L’Écho, 13 avril 2024, par Sophie Creuz
Caroline Lamarche célèbre les derniers mois de la vie d’une malade et d’une amitié, arrimées à la poésie.
Le pacte était le suivant : de part et d’autre de la maladie, Margarida l’amie alitée, isolée dans une unité de soins, et Caroline Lamarche, s’enverraient quotidiennement des poèmes. Manière de combattre la souffrance et l’incertain par la régularité de vers mesurés à l’aune d’une affection paisible, facilitée par la magie des smartphones.
Voix et vers caracolant au petit matin ou se laissant cueillir, frêles colchiques, dans le silence de la nuit. Apollinaire et la chimio, Verlaine et le chant du merle par-delà les bips-bips des machines stériles, font barrage, inspirés en cela par la vigueur du rossignol lançant ses trilles par-dessus les tranchées et les obus. Armes inégales qui n’auront pas suffi.
Caroline Lamarche tisse un chant à ce combat essentiel et dérisoire, celui de Margarida s’accrochant jusqu’au bout à « la consolation de la création », luttant en « petit soldat joyeux » ; et se tient au cœur d’une forêt bruissante, par la pensée, au chevet de son amie. Pessoa dans la besace au côté de l’œuf dur. Manière d’être au monde pour celle qui en est exclue. La poésie n’a pas intimidé la mort au point de la faire reculer mais elle lui a tenu la dragée haute. Et de quelle manière.
Caroline Lamarche orchestre avec intensité et retenue ce carnet de résistance arrimé à tout ce qui frémit, bourdonne, chante, résiste : la tendresse, la beauté, l’attention au vivant sous toutes ses formes et sous toutes les latitudes. Car le combat est le même. Ce souci d’autrui unissait aussi les deux amies ; réfugiés jetés sur les routes et brutalement enfermés par notre police, nature en péril, animaux en voie de disparition, saccages, dénis, partout où on l’on se tourne.

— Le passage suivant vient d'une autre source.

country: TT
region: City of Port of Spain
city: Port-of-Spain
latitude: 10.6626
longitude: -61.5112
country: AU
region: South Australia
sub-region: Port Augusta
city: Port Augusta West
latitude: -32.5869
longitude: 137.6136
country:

Partout, sauf dans ces pages de célébrations et d’effrois, d’éloges à la fragilité, à la douceur et à la force du lien.
Rituels du quotidien
La qualité des échanges entre la marcheuse et la gisante, la pudeur attentive de Caroline Lamarche, son talent à ourler d’ombre un trait de lumière, gardent Margarida sur la rive.

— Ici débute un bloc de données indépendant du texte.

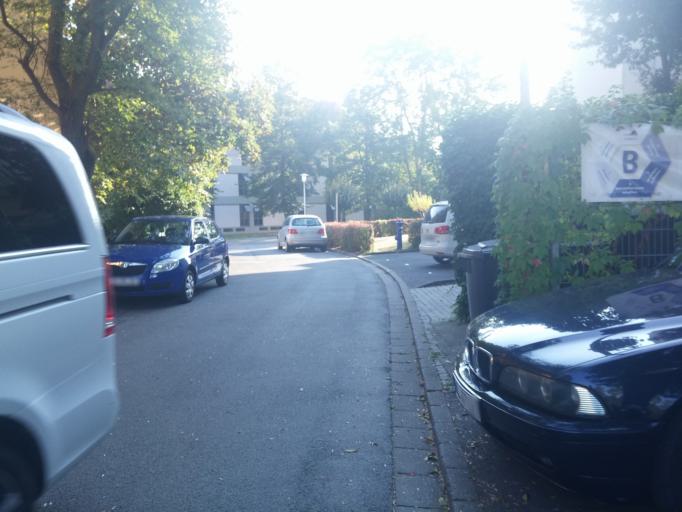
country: DE
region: Bavaria
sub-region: Upper Franconia
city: Coburg
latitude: 50.2571
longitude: 10.9611
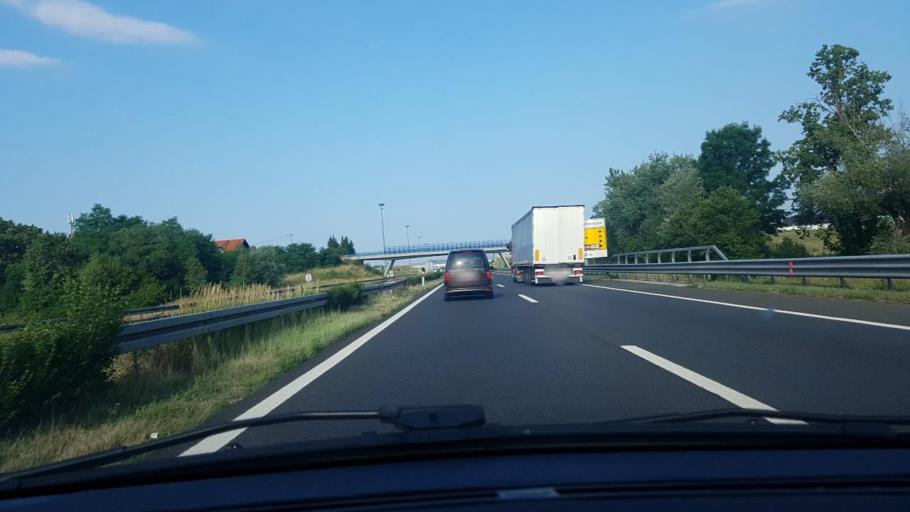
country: HR
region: Grad Zagreb
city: Horvati
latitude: 45.6763
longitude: 15.7619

Cher instant je te vois, démontre, et il le faut, que l’ordonnance simple des rituels du quotidien, met en joue, à chaque instant, la destruction, par l’anarchie d’une modernité agressive, qui affole jusqu’à nos cellules.
Aucune existence n’est perdue si quelqu’un l’entend, avec cette justesse d’oreille qui voit, autant qu’elle entend, et la sauve, pour l’insérer en médaillon, au cœur d’un poème célébrant la vie par-delà les abysses.